The developing relationships of CCGs and health and wellbeing boards are being scrutinised and these reveal a mixed picture. In some cases, there are very advanced relationships, with clinicians at the heart of discussions to develop joint strategic needs assessments and strategies, and, in turn, reflecting these seamlessly in their own draft commissioning intentions.
Another area where traditionally it has been harder to achieve full cooperative working is adult and children’s services, and of these the latter has been the most complex.
Safeguarding is also being examined thoroughly as part of the CCG authorisation process and many of these roads will lead back to health and wellbeing boards and their ability to influence better joint working between authorities and partners.
The next challenge will be the delivery of proper integration, a word that pops up in all health and social care documentation with increasing frequency. This can only happen if the boards can understand and influence the integrated provision of services, and not just the commissioning of them.

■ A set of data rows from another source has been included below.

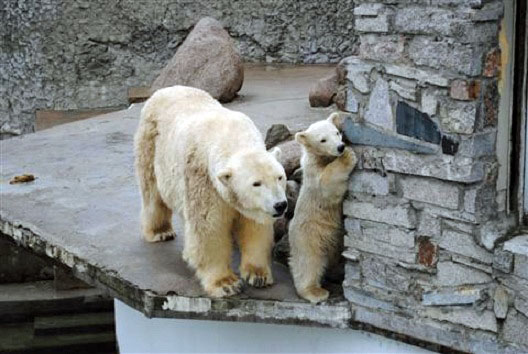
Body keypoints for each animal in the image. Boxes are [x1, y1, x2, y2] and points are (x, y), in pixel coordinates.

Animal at [134, 87, 286, 298]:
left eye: (280, 177)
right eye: (256, 183)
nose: (281, 205)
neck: (231, 136)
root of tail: (163, 90)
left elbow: (253, 227)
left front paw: (258, 275)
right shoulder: (204, 179)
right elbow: (209, 228)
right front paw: (226, 284)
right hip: (151, 143)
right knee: (152, 192)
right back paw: (160, 231)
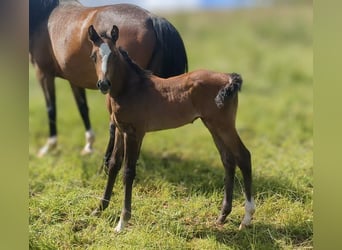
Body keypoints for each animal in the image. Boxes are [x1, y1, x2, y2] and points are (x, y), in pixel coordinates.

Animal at [29, 0, 188, 156]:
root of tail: (152, 18)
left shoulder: (43, 73)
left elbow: (51, 108)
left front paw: (49, 147)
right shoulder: (74, 78)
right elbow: (82, 108)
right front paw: (88, 146)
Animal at [88, 25, 254, 232]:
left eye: (115, 56)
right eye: (93, 56)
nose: (103, 84)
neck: (130, 88)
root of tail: (229, 78)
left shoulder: (135, 133)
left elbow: (128, 171)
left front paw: (122, 222)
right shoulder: (120, 130)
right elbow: (113, 165)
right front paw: (99, 209)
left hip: (224, 125)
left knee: (243, 156)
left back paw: (246, 218)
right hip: (213, 125)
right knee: (228, 160)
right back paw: (222, 216)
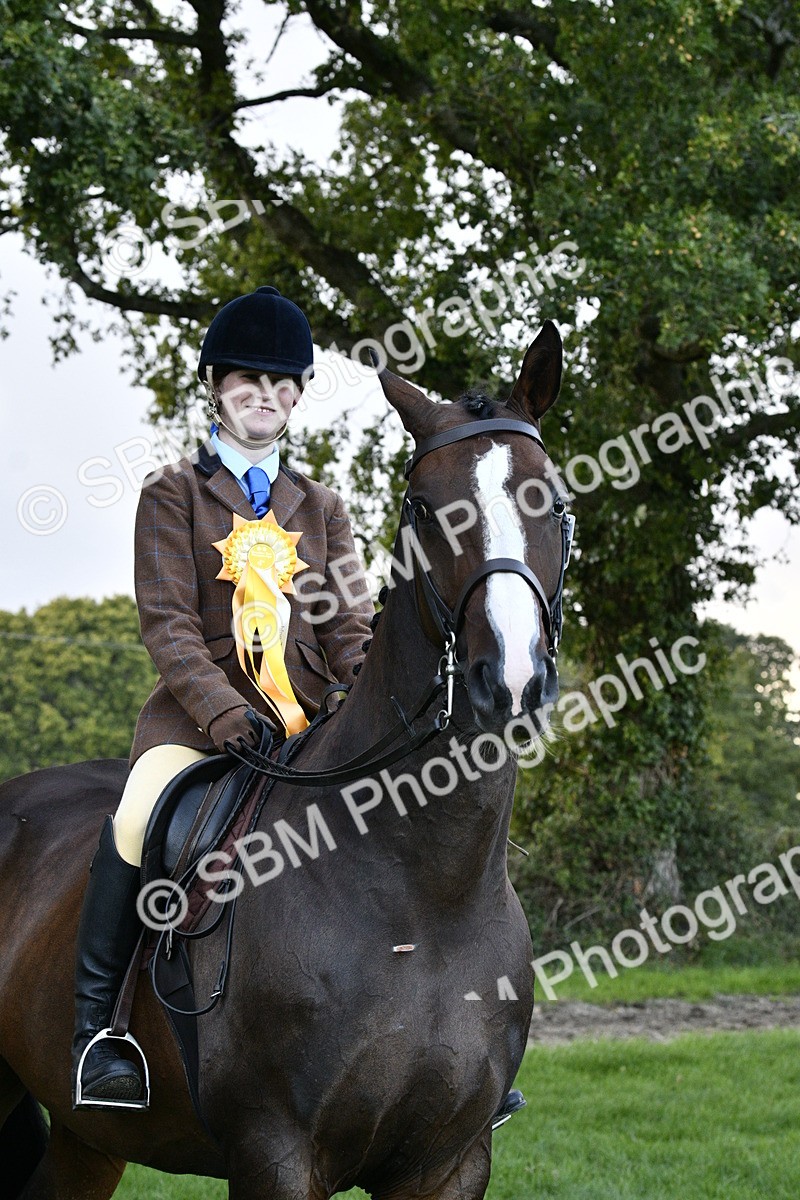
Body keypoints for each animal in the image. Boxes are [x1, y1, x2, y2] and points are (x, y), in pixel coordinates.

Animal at [0, 319, 569, 1200]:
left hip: (86, 1137)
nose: (508, 678)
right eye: (422, 508)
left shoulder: (452, 1160)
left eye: (554, 498)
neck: (424, 892)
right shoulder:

This is a huge issue in many areas, especially the more remote and rural ones where potential logistical challenges are greater, communities harder to reach and resources more scarce. Here, more than anywhere else, the improvement that clinically based commissioning is going to bring will need to be felt quickly.

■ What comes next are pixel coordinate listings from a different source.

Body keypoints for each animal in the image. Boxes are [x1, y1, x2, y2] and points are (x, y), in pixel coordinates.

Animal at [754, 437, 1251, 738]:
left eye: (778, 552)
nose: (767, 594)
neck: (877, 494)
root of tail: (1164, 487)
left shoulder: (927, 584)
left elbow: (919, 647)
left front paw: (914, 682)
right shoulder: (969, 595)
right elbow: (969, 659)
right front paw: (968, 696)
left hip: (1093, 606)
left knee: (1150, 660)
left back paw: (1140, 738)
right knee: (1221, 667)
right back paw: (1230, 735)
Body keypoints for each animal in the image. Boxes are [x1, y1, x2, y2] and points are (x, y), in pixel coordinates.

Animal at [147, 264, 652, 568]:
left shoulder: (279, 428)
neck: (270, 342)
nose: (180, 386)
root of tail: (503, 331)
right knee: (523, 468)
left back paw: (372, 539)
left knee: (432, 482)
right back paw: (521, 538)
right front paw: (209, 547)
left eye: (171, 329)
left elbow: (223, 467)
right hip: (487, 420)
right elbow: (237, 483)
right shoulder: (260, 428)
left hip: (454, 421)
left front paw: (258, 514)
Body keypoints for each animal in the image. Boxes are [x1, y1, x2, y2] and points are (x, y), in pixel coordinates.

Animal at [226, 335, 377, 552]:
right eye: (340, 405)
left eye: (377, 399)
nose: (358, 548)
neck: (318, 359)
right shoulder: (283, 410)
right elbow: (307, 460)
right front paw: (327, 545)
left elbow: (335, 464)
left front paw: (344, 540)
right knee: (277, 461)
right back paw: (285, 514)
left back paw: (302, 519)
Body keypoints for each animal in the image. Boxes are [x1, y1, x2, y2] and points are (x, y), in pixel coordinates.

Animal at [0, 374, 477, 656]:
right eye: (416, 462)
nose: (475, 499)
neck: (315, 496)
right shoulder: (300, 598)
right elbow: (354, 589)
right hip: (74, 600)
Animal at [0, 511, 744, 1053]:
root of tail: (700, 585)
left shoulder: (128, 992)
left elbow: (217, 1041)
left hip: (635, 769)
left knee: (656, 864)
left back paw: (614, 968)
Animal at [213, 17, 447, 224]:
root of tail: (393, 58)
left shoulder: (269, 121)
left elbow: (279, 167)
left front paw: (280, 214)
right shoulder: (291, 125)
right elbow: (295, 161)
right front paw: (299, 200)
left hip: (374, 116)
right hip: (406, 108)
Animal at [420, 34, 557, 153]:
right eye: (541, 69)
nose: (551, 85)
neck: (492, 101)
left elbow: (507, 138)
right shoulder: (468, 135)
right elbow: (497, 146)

The boards are also a change from the established norms of local government, in that they bring together elected members and officers (as well as others) on one board. This will not be without its own difficulties and new ways of working, especially around controlling the nature of discussion and debate, will have to be found.
There are also some governance challenges around the way in which binding decisions can be taken - who will be authorised to agree what, where and how; who can be held to account for what and how are these arrangements reflected in the constitution?
Last but not least, there is the direct influence of politics in the boards’ outputs. A CCG chair recently expressed the view that his governing body’s work with the local board was going well but that they all feared that behaviours would deteriorate in the run up to next year’s local government elections, with delays and failures of services being blamed on their side.
This is a challenge for health professionals in an entirely new way but must also be seen as an opportunity for all those involved in health and social care to demonstrate that they are doing this work for all the right reasons. We will watch with interest.
Giles Peel is an adviser, clinical risk and Judith Barnes is a partner and head of local government at DAC Beachcroft LLP.